Ferdinand Adolf Lange hatte, bevor er 1842 nach Dresden zurück kam, bei seinem Aufenthalt in der Schweiz ein arbeitsteiliges Fertigungs-verfahren für Uhren kennen gelernt, was durch die Aufgliederung in bestimmte, eng abgegrenzte Arbeits-bereiche und die Aufteilung dieser Arbeiten auf verschiedene Spezialisten das Potential für eine wesentlich höhere Arbeitsproduktivität und Qualitätssteigerung beinhaltete.
Da ein solches Fertigungsverfahren für Taschenuhren in Deutschland noch nicht praktiziert wurde, sah Adolf Lange darin eine Chance für die Entwicklung einer eigenen Firma, aus der heraus sich eine Präzisionsuhrenindustrie auf der Basis eines Verlagssystems entwickeln ließe. Voraussetzung war neben den eigenen finanziellen Mitteln und einer entsprechenden Anschubfinanzierung aber die Ausbildung der verschiedenen Spezialisten für die einzelnen Arbeitgebiete.
Die von Adolf Lange entwickelte Aufteilung sah folgende Arbeitsbereiche als Zulieferer für die Endfertigung in einer Uhrenfabrik vor.

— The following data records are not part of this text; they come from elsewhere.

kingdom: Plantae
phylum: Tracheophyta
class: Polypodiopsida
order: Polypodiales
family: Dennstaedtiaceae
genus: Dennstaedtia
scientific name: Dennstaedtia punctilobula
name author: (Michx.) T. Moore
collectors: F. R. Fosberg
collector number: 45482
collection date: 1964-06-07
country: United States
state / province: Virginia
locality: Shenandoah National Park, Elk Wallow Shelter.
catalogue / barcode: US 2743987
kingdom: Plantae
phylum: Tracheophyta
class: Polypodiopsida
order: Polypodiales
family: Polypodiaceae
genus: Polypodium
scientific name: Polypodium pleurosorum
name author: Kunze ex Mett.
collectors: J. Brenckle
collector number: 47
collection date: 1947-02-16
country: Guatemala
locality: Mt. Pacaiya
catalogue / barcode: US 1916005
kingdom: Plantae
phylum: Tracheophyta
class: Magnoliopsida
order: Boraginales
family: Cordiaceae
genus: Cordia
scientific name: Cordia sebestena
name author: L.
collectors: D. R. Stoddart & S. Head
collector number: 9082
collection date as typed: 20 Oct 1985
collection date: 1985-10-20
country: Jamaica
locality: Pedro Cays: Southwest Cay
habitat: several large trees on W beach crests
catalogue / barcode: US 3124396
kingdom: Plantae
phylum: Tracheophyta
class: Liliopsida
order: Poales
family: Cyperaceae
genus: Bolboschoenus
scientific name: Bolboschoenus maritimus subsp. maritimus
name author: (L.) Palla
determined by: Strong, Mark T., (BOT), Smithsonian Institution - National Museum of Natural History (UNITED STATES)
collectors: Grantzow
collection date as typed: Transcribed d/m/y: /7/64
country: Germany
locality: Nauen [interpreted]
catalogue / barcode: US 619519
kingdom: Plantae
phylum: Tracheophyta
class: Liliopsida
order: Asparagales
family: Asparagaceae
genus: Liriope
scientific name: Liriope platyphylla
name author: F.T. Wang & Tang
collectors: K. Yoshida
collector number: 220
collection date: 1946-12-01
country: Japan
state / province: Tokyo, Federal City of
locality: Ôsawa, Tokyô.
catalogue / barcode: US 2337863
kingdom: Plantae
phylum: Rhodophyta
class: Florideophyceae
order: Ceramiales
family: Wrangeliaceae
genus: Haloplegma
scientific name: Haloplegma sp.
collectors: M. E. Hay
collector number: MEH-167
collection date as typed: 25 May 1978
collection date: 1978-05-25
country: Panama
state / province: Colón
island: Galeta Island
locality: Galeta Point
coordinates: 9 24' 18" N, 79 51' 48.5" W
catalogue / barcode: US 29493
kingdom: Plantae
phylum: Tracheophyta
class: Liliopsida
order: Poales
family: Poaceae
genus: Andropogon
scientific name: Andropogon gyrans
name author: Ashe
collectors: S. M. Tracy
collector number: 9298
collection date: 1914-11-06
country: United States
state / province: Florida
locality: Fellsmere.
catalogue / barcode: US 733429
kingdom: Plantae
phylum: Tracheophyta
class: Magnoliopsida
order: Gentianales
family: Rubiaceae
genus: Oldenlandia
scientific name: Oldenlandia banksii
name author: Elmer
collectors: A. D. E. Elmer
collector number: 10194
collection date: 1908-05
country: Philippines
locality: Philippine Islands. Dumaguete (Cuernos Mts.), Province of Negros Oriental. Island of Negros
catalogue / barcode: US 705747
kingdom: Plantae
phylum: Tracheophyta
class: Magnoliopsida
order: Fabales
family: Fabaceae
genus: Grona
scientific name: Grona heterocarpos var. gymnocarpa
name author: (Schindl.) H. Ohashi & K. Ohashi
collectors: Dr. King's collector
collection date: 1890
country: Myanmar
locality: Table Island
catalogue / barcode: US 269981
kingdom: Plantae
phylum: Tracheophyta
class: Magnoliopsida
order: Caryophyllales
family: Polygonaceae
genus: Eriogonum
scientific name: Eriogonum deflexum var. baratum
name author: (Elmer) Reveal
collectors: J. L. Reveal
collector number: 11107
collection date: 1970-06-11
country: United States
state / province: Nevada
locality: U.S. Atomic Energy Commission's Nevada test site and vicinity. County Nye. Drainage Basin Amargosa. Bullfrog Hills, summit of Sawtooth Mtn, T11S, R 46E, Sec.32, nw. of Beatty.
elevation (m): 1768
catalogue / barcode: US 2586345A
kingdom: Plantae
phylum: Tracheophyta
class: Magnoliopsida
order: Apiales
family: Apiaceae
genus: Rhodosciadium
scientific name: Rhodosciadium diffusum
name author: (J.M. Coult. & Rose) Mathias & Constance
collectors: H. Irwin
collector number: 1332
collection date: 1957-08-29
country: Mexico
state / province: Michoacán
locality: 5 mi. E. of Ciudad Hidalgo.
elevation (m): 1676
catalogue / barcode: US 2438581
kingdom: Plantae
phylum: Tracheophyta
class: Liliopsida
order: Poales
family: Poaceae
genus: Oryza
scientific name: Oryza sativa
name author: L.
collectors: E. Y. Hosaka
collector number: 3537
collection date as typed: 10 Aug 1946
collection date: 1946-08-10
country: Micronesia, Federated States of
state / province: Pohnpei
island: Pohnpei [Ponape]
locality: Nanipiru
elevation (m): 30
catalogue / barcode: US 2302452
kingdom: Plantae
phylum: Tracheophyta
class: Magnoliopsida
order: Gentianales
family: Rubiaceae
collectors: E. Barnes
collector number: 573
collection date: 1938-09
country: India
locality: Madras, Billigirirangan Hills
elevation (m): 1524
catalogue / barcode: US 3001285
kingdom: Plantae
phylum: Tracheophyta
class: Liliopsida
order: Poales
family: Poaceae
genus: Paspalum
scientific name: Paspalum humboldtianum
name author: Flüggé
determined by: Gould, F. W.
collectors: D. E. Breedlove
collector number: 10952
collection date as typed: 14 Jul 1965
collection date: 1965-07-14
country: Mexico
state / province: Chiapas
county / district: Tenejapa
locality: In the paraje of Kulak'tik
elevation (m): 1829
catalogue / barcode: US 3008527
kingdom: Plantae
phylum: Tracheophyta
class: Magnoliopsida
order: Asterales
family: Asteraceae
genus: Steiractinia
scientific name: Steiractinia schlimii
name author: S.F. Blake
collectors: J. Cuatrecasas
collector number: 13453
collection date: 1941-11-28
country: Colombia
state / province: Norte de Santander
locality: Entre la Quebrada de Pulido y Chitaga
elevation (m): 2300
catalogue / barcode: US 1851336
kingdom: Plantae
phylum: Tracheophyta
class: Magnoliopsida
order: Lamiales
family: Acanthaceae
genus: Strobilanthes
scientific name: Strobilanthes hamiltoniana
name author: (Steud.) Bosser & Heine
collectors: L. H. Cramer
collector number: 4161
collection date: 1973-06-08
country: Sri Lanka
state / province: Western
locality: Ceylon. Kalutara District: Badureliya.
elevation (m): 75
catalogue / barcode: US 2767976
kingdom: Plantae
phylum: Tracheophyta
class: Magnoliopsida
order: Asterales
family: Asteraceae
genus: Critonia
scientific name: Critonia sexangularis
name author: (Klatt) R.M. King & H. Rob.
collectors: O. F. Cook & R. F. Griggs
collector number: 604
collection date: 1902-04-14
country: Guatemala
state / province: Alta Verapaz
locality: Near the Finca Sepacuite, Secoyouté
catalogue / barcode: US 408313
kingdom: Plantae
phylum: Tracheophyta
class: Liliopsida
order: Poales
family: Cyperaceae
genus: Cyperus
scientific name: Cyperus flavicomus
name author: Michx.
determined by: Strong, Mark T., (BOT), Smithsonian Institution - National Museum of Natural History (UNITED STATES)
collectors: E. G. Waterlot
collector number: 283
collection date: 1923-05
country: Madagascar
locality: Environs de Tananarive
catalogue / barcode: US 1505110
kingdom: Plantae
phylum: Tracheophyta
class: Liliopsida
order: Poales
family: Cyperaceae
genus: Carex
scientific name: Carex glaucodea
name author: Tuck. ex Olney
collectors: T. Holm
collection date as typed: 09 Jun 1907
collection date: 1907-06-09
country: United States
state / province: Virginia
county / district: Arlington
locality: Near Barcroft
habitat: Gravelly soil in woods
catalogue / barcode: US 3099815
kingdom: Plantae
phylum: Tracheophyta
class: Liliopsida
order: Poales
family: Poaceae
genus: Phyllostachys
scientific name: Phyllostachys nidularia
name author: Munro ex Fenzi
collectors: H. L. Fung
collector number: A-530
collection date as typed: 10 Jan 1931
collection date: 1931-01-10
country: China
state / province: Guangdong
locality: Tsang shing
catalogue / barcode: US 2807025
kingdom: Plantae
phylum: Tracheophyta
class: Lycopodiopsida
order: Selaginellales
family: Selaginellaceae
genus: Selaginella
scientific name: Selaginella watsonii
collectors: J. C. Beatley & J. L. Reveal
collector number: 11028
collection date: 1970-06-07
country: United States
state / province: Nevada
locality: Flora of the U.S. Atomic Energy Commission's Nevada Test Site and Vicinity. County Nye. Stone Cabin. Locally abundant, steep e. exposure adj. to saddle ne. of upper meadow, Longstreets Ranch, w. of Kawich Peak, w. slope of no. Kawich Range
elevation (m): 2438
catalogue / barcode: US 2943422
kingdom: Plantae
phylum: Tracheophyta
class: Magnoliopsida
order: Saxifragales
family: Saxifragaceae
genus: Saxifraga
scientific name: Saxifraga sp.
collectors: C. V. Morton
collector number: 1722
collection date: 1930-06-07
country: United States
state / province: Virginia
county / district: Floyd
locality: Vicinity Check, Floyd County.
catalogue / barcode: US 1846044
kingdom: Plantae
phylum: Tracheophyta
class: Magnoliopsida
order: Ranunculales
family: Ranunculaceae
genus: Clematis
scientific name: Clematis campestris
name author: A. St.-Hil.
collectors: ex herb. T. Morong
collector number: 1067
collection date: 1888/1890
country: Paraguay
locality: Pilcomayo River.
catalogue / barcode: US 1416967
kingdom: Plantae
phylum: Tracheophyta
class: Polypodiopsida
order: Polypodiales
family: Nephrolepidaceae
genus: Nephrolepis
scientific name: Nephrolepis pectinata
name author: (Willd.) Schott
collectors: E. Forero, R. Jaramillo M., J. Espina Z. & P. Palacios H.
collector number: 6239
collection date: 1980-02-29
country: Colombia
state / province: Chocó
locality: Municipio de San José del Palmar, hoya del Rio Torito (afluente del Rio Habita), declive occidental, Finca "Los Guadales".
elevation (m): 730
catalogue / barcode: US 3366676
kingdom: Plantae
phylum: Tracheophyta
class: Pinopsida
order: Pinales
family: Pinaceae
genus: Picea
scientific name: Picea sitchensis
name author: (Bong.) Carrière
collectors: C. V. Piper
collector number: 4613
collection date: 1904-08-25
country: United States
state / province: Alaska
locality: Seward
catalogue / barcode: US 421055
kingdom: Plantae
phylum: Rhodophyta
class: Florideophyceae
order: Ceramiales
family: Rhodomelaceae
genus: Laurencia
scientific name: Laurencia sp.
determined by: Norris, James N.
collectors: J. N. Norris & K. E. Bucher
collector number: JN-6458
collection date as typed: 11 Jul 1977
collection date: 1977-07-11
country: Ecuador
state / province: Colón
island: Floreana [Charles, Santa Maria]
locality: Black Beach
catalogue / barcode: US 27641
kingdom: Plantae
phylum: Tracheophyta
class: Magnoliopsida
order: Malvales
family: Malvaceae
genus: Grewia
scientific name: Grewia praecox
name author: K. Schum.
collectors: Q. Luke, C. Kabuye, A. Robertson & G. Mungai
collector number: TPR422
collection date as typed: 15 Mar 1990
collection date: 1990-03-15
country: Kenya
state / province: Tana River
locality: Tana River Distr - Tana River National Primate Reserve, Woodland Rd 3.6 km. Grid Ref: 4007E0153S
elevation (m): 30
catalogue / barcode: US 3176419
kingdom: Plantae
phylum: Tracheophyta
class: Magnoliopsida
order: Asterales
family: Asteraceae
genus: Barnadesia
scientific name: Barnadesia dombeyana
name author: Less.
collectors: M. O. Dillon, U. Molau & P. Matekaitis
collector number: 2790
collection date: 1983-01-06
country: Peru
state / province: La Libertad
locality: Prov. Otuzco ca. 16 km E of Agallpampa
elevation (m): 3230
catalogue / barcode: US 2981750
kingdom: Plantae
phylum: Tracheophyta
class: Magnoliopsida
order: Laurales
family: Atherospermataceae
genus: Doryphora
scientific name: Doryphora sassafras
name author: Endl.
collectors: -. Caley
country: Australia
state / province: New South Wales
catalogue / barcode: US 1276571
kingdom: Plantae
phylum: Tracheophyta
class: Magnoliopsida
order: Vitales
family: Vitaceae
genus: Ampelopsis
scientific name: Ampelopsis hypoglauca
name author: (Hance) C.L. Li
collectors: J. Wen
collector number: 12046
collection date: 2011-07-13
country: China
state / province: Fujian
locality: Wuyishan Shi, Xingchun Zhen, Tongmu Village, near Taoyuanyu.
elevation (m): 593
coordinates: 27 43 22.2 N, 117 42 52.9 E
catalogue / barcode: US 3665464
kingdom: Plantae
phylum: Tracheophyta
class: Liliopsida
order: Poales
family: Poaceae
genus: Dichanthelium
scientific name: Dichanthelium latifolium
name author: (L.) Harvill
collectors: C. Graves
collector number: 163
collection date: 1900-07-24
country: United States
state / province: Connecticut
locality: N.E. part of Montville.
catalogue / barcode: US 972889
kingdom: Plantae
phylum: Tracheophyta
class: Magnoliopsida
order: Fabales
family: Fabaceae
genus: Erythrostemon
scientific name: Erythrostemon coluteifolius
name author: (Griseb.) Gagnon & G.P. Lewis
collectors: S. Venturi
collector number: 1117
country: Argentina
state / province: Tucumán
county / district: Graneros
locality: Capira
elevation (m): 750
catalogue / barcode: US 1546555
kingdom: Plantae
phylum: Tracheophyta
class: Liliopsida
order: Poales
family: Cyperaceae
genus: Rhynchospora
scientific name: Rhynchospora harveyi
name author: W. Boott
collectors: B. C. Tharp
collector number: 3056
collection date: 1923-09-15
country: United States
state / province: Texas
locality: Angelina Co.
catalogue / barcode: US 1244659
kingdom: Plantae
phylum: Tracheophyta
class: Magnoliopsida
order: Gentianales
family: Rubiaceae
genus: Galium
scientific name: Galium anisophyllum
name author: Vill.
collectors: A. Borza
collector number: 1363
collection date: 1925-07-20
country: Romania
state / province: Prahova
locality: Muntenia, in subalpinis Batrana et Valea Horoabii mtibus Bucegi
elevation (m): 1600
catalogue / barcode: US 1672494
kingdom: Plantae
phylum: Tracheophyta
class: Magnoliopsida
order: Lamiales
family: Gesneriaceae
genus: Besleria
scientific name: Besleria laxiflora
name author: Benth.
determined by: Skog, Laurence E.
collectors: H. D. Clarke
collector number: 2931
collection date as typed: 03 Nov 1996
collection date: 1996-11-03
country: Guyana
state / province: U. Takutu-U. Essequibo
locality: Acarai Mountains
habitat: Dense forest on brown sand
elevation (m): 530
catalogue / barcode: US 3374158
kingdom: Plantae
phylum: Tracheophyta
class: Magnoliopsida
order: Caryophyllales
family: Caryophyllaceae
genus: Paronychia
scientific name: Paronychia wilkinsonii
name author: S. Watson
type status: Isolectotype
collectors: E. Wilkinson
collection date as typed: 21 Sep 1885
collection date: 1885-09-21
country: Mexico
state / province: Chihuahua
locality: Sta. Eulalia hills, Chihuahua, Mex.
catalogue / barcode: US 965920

1. Gestellmacher, 2. Repasseure, 3. Aufzugmacher, 4. Zeigerwerkmacher, 5. Triebmacher, 6. Steinschleifer, 7. Steinfasser, 8. Schraubenmacher, 9. Gangmacher, 10. Unruhmacher, 11. Vergolder, 12. Finiseure, 13. Repetitions- bzw. Chronografenmacher, 14.Visiteure, 15. Gehäusemacher, 16. Guillocheure, 17. Graveure sowie 18. Regleure.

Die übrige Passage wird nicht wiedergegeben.